O planejador mestre de vôo da Universal Weather and Aviation, Jason Davidson, forneceu uma atualização abrangente dos mandatos mundiais de transmissão de vigilância de dependência automática (ADS-B) em uma postagem recente . A atualização resume os mandatos atuais do ADS-B Out, bem como aqueles que estão em processo de implementação. Até agora, nenhum país exigiu a capacidade ADS-B In, embora mais aeronaves estejam equipadas com ADS-B In, que fornece informações de tráfego melhoradas e outros benefícios.
O mandato dos EUA não mudou desde que entrou em vigor em 1º de janeiro de 2020, exigindo saída ADS-B para todas as aeronaves que voam no espaço aéreo exigido pelo ADS-B. Os EUA continuam sendo o único país que permite equipamentos 1090ES ou 978UAS. O equipamento 978UAS ADS-B In dá aos pilotos acesso gratuito a informações meteorológicas e de tráfego, mas está disponível apenas para aeronaves que não voam acima do FL180.

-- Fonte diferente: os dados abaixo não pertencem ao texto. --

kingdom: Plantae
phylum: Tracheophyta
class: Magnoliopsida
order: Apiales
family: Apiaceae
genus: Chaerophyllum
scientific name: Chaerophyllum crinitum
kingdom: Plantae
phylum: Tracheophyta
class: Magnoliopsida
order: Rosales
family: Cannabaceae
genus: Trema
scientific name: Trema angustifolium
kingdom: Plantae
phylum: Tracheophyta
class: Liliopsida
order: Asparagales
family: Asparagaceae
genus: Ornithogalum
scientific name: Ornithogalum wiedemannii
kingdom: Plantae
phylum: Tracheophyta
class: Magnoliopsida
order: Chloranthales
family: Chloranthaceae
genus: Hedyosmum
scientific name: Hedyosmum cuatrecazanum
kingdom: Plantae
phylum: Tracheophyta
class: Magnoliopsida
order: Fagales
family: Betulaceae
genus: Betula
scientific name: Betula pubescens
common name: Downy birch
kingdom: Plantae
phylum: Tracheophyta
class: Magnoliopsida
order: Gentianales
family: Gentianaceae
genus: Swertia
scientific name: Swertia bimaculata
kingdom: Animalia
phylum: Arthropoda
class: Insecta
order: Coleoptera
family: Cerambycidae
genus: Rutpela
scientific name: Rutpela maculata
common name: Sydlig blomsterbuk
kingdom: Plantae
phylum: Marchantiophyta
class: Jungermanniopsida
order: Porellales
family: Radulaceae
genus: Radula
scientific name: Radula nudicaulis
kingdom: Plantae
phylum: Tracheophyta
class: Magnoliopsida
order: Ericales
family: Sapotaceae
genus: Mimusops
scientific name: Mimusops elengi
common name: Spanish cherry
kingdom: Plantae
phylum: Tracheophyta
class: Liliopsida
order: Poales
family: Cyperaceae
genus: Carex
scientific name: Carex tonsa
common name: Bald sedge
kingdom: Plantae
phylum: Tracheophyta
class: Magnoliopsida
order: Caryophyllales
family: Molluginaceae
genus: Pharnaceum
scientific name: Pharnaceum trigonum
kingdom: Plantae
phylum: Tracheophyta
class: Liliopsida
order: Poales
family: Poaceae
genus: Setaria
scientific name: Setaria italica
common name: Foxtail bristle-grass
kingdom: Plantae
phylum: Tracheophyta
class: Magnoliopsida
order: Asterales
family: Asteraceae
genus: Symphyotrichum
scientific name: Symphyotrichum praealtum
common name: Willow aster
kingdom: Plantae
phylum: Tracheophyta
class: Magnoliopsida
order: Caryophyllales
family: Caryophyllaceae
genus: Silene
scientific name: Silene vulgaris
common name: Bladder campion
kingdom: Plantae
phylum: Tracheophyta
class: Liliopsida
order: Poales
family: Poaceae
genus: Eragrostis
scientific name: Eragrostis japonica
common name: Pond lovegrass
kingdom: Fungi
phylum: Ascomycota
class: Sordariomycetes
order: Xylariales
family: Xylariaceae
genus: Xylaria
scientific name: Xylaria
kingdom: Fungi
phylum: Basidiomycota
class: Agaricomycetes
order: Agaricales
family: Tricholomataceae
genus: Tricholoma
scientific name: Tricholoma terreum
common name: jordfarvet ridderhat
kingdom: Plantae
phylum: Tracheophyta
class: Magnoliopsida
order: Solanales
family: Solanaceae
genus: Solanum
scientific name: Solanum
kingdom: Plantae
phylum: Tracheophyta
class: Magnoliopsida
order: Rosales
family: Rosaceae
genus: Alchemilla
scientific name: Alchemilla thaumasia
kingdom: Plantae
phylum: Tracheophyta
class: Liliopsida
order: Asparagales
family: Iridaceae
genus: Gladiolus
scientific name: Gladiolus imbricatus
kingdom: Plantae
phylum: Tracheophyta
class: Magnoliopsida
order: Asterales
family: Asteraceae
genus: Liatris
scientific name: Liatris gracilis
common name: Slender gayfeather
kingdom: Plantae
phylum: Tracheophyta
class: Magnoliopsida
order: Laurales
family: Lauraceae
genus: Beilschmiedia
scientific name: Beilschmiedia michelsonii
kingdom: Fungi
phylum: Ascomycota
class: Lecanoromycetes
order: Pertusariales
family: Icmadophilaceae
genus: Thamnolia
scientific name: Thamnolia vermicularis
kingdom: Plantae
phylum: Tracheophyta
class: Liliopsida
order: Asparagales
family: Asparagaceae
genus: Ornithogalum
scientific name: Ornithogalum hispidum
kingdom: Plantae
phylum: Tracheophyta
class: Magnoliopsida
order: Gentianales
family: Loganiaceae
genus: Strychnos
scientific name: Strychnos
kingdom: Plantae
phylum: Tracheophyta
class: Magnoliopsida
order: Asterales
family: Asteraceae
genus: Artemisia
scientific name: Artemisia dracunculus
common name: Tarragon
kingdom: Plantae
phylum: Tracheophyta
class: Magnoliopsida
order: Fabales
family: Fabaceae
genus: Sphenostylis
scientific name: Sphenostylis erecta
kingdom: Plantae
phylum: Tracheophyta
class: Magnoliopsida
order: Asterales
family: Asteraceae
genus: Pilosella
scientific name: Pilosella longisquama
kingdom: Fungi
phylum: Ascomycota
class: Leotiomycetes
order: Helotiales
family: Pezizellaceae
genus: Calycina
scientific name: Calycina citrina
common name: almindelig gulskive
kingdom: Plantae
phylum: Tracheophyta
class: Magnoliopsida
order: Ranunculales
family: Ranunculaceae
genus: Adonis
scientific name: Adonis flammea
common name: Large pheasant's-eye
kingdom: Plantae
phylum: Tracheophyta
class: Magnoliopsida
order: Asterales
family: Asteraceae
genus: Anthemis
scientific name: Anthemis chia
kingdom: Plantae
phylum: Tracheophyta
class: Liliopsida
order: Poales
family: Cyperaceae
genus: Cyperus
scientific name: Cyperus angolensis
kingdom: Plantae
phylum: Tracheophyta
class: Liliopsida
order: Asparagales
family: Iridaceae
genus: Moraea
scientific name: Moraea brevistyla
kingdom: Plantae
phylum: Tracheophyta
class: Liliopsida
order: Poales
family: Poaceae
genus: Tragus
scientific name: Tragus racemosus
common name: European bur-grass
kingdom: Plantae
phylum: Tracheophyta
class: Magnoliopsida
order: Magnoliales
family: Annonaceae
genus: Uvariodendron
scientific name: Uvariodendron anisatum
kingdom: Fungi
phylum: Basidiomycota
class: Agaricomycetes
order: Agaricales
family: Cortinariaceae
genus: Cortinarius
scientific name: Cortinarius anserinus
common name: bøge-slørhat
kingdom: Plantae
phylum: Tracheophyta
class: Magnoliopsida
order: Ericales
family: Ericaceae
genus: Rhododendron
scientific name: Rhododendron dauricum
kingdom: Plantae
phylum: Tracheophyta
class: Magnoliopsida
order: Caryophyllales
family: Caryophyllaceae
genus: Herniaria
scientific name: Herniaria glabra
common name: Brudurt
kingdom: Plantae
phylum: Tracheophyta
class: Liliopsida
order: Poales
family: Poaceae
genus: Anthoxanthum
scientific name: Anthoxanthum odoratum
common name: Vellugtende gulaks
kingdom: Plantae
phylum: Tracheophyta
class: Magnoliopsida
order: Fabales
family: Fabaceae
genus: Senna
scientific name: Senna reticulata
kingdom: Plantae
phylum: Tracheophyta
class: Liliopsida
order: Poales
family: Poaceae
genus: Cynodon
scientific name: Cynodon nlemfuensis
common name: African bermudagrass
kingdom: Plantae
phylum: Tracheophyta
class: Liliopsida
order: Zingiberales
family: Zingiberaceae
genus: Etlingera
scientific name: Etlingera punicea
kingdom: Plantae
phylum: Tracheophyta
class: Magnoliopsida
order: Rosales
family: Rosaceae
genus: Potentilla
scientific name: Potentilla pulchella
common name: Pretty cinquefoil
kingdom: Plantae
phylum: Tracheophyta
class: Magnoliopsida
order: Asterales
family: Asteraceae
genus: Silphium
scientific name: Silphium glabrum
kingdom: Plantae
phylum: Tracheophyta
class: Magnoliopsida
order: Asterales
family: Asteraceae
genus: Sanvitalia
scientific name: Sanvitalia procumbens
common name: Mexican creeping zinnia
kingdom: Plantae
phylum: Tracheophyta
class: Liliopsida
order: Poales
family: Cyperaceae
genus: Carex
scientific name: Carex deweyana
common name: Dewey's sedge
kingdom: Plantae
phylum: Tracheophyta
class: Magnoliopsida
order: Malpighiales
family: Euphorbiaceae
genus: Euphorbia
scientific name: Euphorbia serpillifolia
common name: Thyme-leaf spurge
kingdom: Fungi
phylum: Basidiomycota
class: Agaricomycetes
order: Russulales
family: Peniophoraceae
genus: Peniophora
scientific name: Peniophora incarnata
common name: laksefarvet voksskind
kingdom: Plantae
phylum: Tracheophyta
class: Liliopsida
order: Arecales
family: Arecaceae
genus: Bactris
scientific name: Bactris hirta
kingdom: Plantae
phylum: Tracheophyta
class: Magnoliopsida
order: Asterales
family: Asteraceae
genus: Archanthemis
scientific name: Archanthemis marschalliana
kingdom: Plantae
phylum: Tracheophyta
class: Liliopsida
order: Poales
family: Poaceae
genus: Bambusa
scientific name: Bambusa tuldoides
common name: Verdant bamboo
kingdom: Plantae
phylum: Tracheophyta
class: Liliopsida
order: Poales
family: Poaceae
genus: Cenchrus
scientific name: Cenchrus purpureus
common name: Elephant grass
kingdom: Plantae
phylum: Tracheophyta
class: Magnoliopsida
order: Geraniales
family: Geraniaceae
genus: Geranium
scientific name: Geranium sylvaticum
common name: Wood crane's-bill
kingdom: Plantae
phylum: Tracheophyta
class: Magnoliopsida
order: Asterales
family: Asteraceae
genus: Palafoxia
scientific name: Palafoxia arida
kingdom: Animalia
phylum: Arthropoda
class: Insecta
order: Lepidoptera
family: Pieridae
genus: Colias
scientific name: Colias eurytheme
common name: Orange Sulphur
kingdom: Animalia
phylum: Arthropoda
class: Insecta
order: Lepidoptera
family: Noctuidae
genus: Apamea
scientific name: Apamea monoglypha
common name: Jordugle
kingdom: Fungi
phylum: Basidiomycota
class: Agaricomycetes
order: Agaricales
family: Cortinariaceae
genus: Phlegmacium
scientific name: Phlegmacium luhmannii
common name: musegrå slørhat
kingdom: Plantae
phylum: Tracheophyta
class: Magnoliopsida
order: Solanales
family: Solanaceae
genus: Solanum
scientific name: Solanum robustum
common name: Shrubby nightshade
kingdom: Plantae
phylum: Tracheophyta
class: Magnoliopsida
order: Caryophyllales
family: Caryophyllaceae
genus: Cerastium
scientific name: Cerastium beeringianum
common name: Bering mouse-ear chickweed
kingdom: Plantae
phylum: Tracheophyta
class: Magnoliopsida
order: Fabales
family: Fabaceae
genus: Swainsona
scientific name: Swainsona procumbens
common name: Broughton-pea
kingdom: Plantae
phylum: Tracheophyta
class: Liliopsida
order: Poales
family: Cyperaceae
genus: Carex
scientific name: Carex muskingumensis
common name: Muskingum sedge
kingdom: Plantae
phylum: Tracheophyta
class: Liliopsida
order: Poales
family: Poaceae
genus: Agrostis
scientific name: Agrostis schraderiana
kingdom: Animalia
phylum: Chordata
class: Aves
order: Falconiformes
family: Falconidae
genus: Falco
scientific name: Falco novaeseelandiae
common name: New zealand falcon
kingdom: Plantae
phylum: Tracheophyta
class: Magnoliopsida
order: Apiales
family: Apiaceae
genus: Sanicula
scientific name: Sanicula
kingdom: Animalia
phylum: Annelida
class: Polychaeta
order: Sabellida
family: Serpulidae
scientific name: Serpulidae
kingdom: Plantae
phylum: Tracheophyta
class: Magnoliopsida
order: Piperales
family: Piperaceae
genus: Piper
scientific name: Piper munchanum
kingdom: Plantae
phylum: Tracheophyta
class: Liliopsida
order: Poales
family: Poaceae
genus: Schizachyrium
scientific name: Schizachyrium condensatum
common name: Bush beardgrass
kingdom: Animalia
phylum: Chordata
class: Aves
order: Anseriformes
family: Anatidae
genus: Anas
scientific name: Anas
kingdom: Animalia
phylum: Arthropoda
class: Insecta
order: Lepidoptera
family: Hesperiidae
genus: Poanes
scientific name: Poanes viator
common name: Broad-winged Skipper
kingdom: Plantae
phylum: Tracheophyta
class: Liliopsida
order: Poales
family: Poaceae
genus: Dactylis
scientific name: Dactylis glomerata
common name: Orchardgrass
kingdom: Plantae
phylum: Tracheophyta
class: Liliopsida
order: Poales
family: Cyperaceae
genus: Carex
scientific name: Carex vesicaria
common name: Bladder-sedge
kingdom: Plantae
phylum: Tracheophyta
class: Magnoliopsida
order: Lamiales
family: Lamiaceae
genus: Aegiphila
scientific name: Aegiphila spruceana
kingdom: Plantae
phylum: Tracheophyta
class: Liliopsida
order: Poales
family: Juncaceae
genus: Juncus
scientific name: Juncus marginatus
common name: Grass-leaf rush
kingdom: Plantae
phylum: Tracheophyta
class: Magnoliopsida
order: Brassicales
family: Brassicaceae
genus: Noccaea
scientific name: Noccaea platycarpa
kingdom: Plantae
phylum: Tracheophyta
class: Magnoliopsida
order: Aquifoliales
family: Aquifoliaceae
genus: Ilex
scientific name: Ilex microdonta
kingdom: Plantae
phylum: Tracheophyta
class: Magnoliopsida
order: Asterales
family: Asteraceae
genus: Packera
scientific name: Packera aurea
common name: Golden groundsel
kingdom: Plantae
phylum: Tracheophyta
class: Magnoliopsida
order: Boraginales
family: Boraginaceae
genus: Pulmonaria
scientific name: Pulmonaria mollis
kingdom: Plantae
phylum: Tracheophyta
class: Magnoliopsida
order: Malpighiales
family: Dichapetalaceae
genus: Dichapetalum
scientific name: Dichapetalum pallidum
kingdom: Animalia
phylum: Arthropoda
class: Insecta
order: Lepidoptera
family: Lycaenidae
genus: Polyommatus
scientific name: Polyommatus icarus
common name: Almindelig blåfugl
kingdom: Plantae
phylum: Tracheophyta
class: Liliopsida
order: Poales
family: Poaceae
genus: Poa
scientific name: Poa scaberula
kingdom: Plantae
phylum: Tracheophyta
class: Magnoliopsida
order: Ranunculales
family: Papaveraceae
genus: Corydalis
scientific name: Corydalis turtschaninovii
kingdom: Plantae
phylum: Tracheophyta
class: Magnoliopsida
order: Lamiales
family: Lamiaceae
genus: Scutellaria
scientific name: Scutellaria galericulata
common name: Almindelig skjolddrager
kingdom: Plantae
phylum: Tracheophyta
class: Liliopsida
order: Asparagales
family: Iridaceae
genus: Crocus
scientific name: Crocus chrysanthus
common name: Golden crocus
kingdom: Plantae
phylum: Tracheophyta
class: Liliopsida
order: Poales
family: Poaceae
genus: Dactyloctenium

Na Europa, explicou Davidson, aeronaves voando IFR e com mtow de 5.700 kg (12.566 libras) ou mais e/ou velocidade máxima de cruzeiro superior a 250 ktas devem estar equipadas com ADS-B. Existem algumas isenções, incluindo aeronaves com CofA emitido antes de 7 de junho de 1995, ou aeronaves que deixarão de operar até 31 de outubro de 2025 e voos para manutenção ou exportação. Para as aeronaves isentas, os pilotos devem inserir “EUADSBX no item 18 SUR/campo do seu plano de voo”, aconselhou.
O mandato do Canadá cobre o espaço aéreo acima do FL180, mas isso se estenderá a todo o espaço aéreo Classe B em 16 de maio de 2024, e o mais tardar em 2028, ao espaço aéreo Classe C, D e E. Um aspecto único do requisito ADS-B do Canadá é que ele usa o ADS-B baseado no espaço (satélite) da Aireon e exige que as aeronaves sejam equipadas com antenas capazes de transmitir para estações terrestres e satélites. Isto pode ser através da diversidade de antenas (antenas na parte superior e inferior da fuselagem) ou com uma única antena adequada que possa transmitir em ambas as direções.
Muitos países da América Central e do Sul exigem ADS-B, como Colômbia, El Salvador e Guatemala. O México exige ADS-B para operações IFR em espaço aéreo controlado.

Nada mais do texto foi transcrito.